◆ Records for this exercise ◆
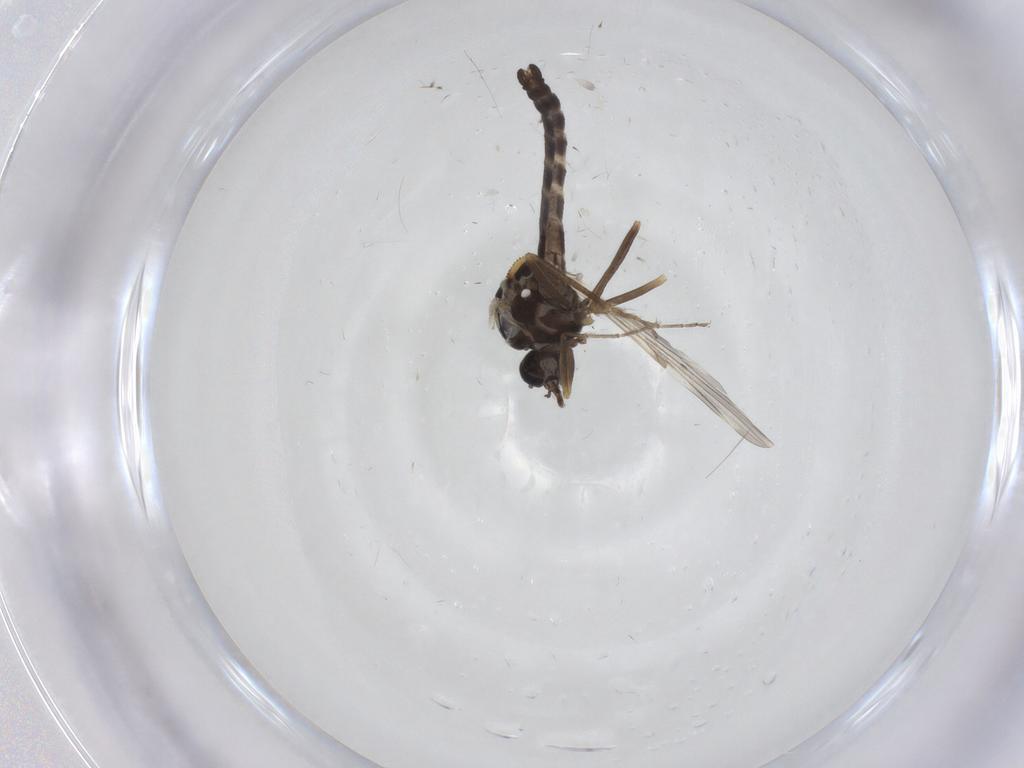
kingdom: Animalia
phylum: Arthropoda
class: Insecta
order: Diptera
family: Ceratopogonidae
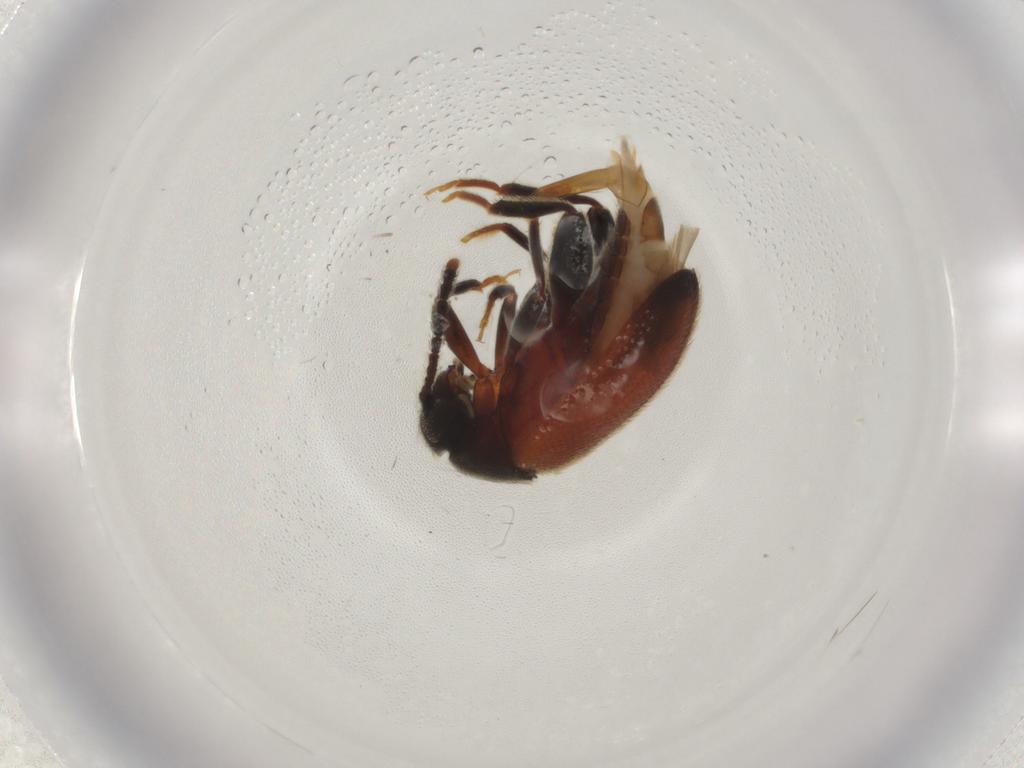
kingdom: Animalia
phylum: Arthropoda
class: Insecta
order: Coleoptera
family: Aderidae
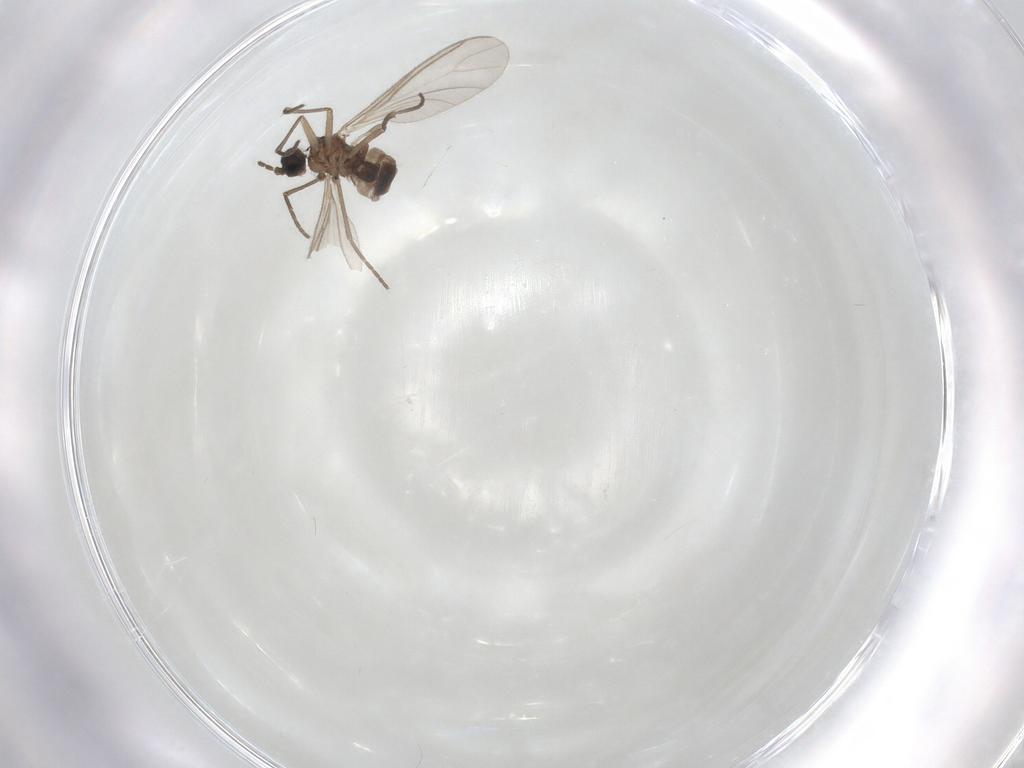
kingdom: Animalia
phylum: Arthropoda
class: Insecta
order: Diptera
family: Sciaridae
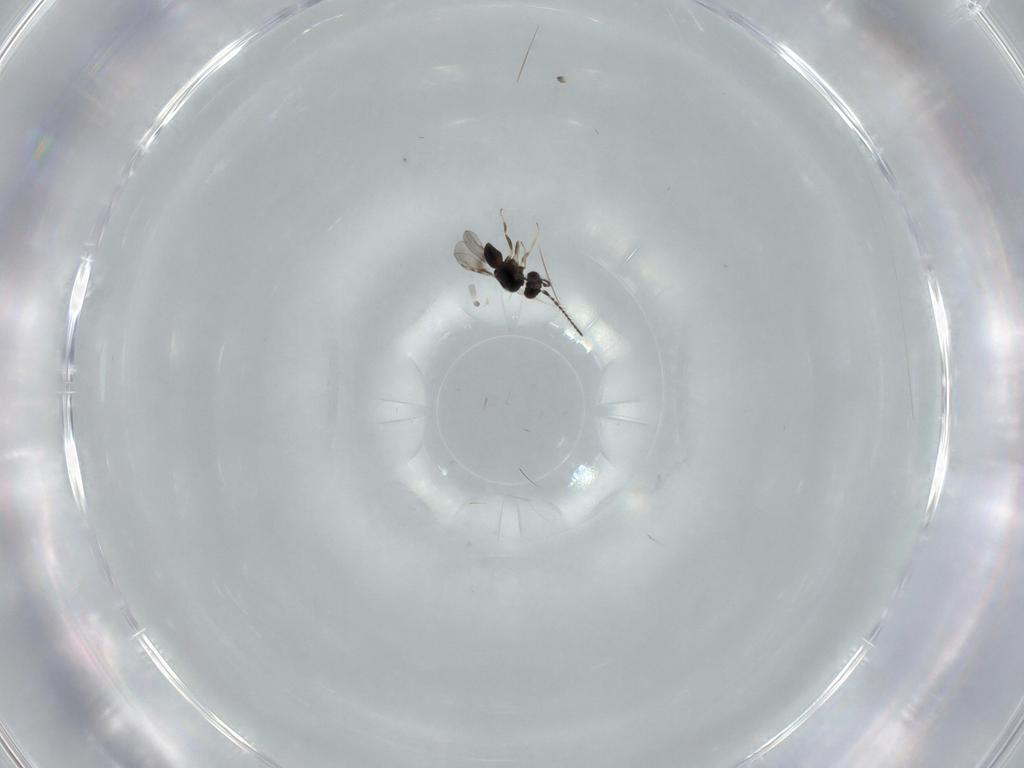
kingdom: Animalia
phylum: Arthropoda
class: Insecta
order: Hymenoptera
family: Ceraphronidae
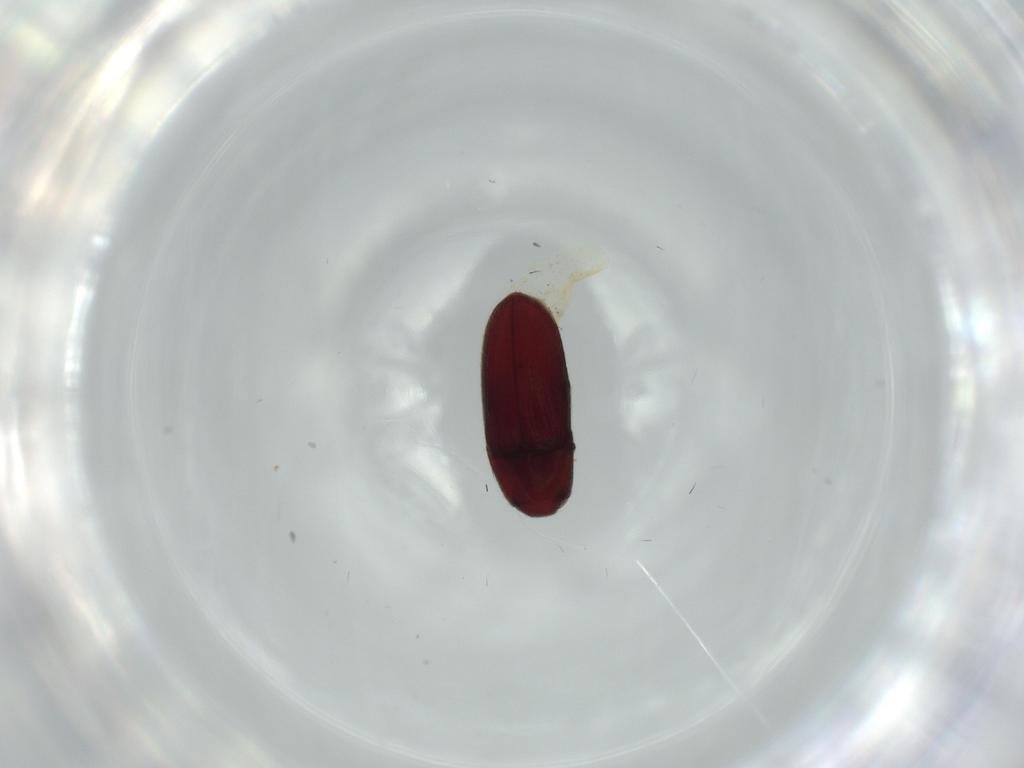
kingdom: Animalia
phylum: Arthropoda
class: Insecta
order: Coleoptera
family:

◆ Given exercise ◆
Give the text of every record again with "phylum" switched to "division" and all else unchanged. Leave out the pictures.

◆ Solution to the problem ◆
kingdom: Animalia
division: Arthropoda
class: Insecta
order: Diptera
family: Ceratopogonidae
kingdom: Animalia
division: Arthropoda
class: Insecta
order: Coleoptera
family: Aderidae
kingdom: Animalia
division: Arthropoda
class: Insecta
order: Diptera
family: Sciaridae
kingdom: Animalia
division: Arthropoda
class: Insecta
order: Hymenoptera
family: Ceraphronidae
kingdom: Animalia
division: Arthropoda
class: Insecta
order: Coleoptera
family:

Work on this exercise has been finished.